> **PROBLEM TO SOLVE**
Omit every picture, then return each line of the data below exactly.

> **DATA FOR THIS TASK**
★ ★ ★ ★ ★
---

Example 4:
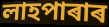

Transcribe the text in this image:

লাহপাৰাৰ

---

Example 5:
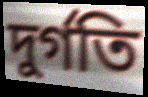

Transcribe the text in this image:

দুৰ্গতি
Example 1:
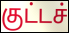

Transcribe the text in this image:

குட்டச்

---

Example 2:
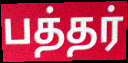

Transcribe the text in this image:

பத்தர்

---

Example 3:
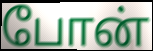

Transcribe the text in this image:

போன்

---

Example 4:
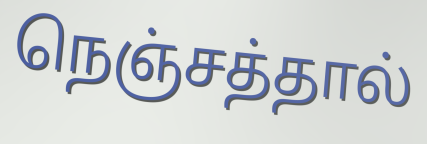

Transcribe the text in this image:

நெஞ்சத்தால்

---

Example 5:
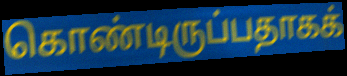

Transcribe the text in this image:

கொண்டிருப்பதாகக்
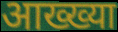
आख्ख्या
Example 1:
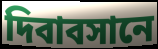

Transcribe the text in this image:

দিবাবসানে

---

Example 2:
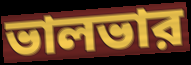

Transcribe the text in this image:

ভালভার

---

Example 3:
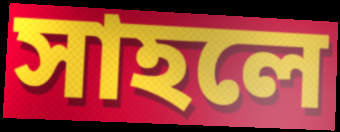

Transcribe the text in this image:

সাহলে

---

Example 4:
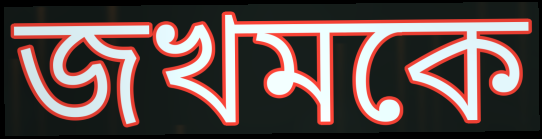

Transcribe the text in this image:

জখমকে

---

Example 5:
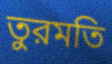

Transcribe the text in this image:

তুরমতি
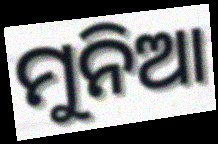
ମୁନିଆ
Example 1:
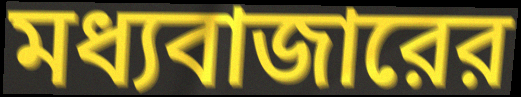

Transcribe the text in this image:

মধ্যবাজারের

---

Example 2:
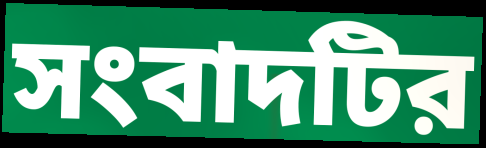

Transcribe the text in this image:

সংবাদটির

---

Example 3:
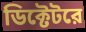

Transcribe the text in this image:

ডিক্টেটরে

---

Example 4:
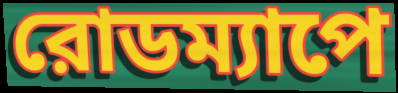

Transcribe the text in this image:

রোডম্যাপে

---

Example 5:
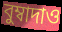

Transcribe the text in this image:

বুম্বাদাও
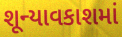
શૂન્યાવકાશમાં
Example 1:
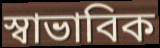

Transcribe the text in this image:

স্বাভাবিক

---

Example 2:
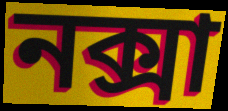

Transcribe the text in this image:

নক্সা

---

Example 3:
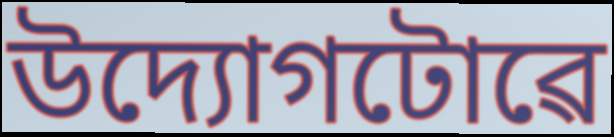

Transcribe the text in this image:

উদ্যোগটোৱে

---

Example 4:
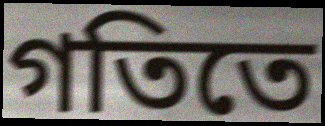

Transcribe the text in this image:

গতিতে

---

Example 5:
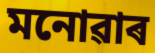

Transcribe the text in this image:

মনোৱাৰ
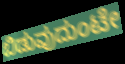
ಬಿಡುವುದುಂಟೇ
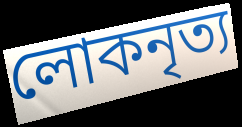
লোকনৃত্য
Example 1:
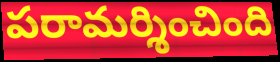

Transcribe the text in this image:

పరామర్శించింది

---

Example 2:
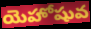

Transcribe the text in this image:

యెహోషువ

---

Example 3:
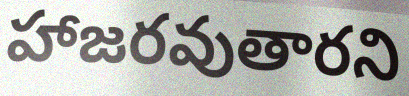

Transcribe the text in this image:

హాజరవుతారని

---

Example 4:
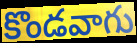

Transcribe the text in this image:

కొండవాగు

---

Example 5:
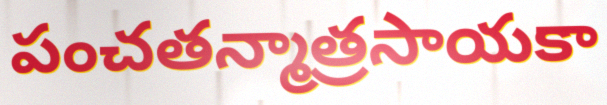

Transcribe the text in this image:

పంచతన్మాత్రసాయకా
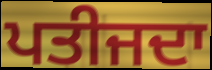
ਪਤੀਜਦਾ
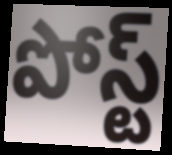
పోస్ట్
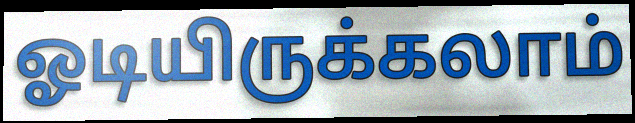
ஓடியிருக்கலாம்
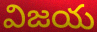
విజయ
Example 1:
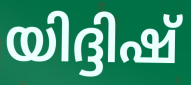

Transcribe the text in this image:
★ ★ ★ ★ ★
> **ANSWER SECTION**
---

Example 4:

Transcribe the text in this image:

লাহপাৰাৰ

---

Example 5:

Transcribe the text in this image:

দুৰ্গতি
Example 1:

Transcribe the text in this image:

குட்டச்

---

Example 2:

Transcribe the text in this image:

பத்தர்

---

Example 3:

Transcribe the text in this image:

போன்

---

Example 4:

Transcribe the text in this image:

நெஞ்சத்தால்

---

Example 5:

Transcribe the text in this image:

கொண்டிருப்பதாகக்
आख्ख्या
Example 1:

Transcribe the text in this image:

দিবাবসানে

---

Example 2:

Transcribe the text in this image:

ভালভার

---

Example 3:

Transcribe the text in this image:

সাহলে

---

Example 4:

Transcribe the text in this image:

জখমকে

---

Example 5:

Transcribe the text in this image:

তুরমতি
ମୁନିଆ
Example 1:

Transcribe the text in this image:

মধ্যবাজারের

---

Example 2:

Transcribe the text in this image:

সংবাদটির

---

Example 3:

Transcribe the text in this image:

ডিক্টেটরে

---

Example 4:

Transcribe the text in this image:

রোডম্যাপে

---

Example 5:

Transcribe the text in this image:

বুম্বাদাও
શૂન્યાવકાશમાં
Example 1:

Transcribe the text in this image:

স্বাভাবিক

---

Example 2:

Transcribe the text in this image:

নক্সা

---

Example 3:

Transcribe the text in this image:

উদ্যোগটোৱে

---

Example 4:

Transcribe the text in this image:

গতিতে

---

Example 5:

Transcribe the text in this image:

মনোৱাৰ
ಬಿಡುವುದುಂಟೇ
লোকনৃত্য
Example 1:

Transcribe the text in this image:

పరామర్శించింది

---

Example 2:

Transcribe the text in this image:

యెహోషువ

---

Example 3:

Transcribe the text in this image:

హాజరవుతారని

---

Example 4:

Transcribe the text in this image:

కొండవాగు

---

Example 5:

Transcribe the text in this image:

పంచతన్మాత్రసాయకా
ਪਤੀਜਦਾ
పోస్ట్
ஓடியிருக்கலாம்
విజయ
Example 1:

Transcribe the text in this image:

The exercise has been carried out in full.